Muhammad Nazarudin Latief
06 Juni 2018•Update: 06 Juni 2018
Muhammad Latief
JAKARTA
Menteri Energi dan Sumber Daya Mineral (ESDM) Ignasius Jonan menyampaikan asumsi harga minyak Indonesia (Indonesia Crude Price/ICP) pada Anggaran Pendapatan dan Belanja Negara (APBN) 2019 sebesar USD60-70 per barrel.
ICP ini naik dibanding asumsi APBN 2018 yang hanya USD48 per barel.
“Realisasi ICP pada Mei 2018 sebesar USD65,8 per barel. Sudah melebihi asumsi APBN,” ujar dia saat rapat dengar pendapat dengan Komisi VI Dewan Perwakilan Rakyat (DPR), di Jakarta, Rabu.
Menurut Menteri Jonan, permintaan minyak mentah dunia tahun depan diperkirakan akan naik, seiring pemulihan pertumbuhan ekonomi dunia.
Sedangkan faktor-faktor lain yang memengaruhi ICP, kata Menteri Jonan adalah dinamika di Semenanjung Korea, Iran, dan lainnya.
Selain itu, pemerintah mengusulkan volume Bahan Bakar Minyak (BBM) bersubsidi sebesar 16,7-17 juta kilo liter. Terdiri dari minyak tanah sebanyak 0,59-0,65 juta KL dan minyak solar 16,17-16,53 juta KL.

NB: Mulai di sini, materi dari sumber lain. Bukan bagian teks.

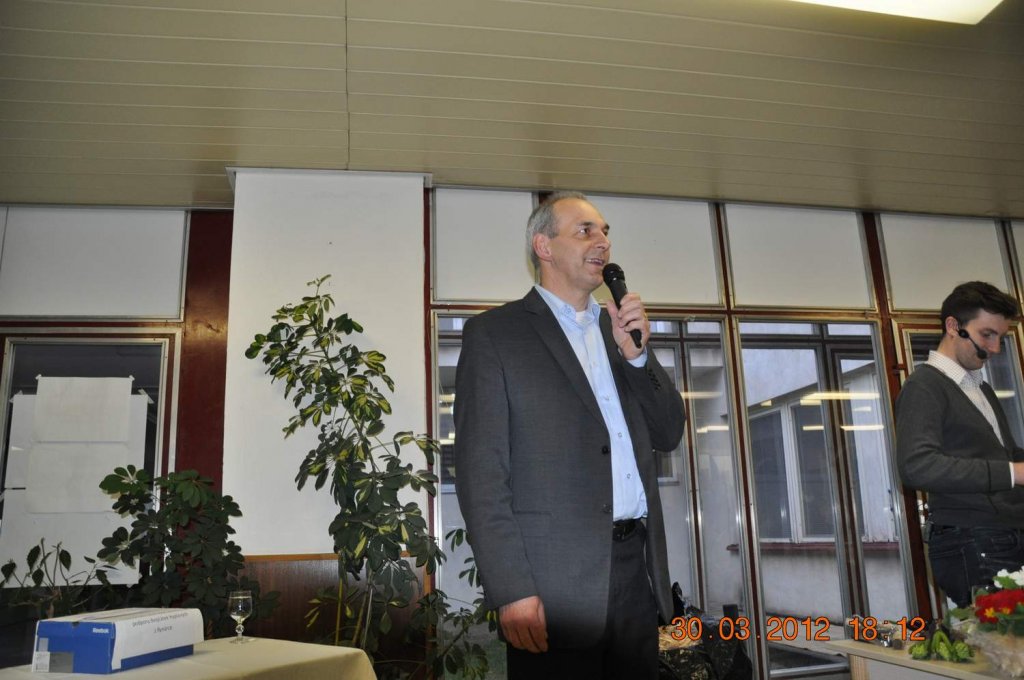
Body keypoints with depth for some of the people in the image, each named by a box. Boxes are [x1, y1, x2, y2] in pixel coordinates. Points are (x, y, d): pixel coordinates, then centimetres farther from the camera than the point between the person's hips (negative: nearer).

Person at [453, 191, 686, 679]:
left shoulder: (617, 328, 15)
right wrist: (512, 591, -16)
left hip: (637, 568, 6)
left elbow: (668, 435, 13)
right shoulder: (494, 333, -3)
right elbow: (481, 472, -9)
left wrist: (637, 353, -2)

Sementara volume Liquefied Petroleum Gas (LPG) bersubsidi 3 kg yakni sebesar 6,825 hingga 6,978 juta metrik ton, atau diasumsikan naik dari 2018 karena adanya perluasan penggunaan LPG 3 kg di wilayah Indonesia Timur.
Sementara untuk lifting minyak dan gas bumi pada 2019 diusulkan sebesar 1.932 hingga 2.105 ribu BOEPD (Barrels of Oil Equivalent Per Day), yang terdiri dari lifting minyak sebesar 722-805 ribu BOPD dan lifting gas bumi 1.210-1.300 ribu BOEPD.
Sedangkan untuk cost recovery diusulkan sebesar USD10-11 miliar.
Sementara itu, besaran subsidi listrik diusulkan sebesar Rp53,9-58,8 triliun. Subsidi tetap minyak solar yang semula diusulkan Rp1.500 per liter diputuskan ditambah menjadi berkisar pada angka Rp1.500 hingga Rp 2.000 per liter.
Pada 2018, pemerintah menghitung ada potensi pendapatan penerimaan karena adanya selisih ICP dalam APBN 2018 dengan realisasinya sebesar Rp64 triliun.
Harga rata-rata ICP Januari-April 2018 sebesar USD64,12 per barel. Angka ini lebih tinggi sekitar USD16 per barel dibandingkan dengan asumsi ICP dalam APBN 2018 yang sebesar USD48 per barel.
Berdasarkan hitungan sensitivitas APBN 2018, setiap kenaikan ICP sebesar USD1 per barel berpotensi meningkatkan penerimaan migas sekitar Rp4 triliun dengan catatan parameter lainnya, misalnya, lifting migas dan kurs tetap seperti dalam APBN 2018.
Pemerintah berencana menggunakan keuntungan selisih ini guna menambah subsidi solar sebagai bentuk kompensasi kepada PT Pertamina (Persero) atas penjualan solar di bawah harga keekonomian.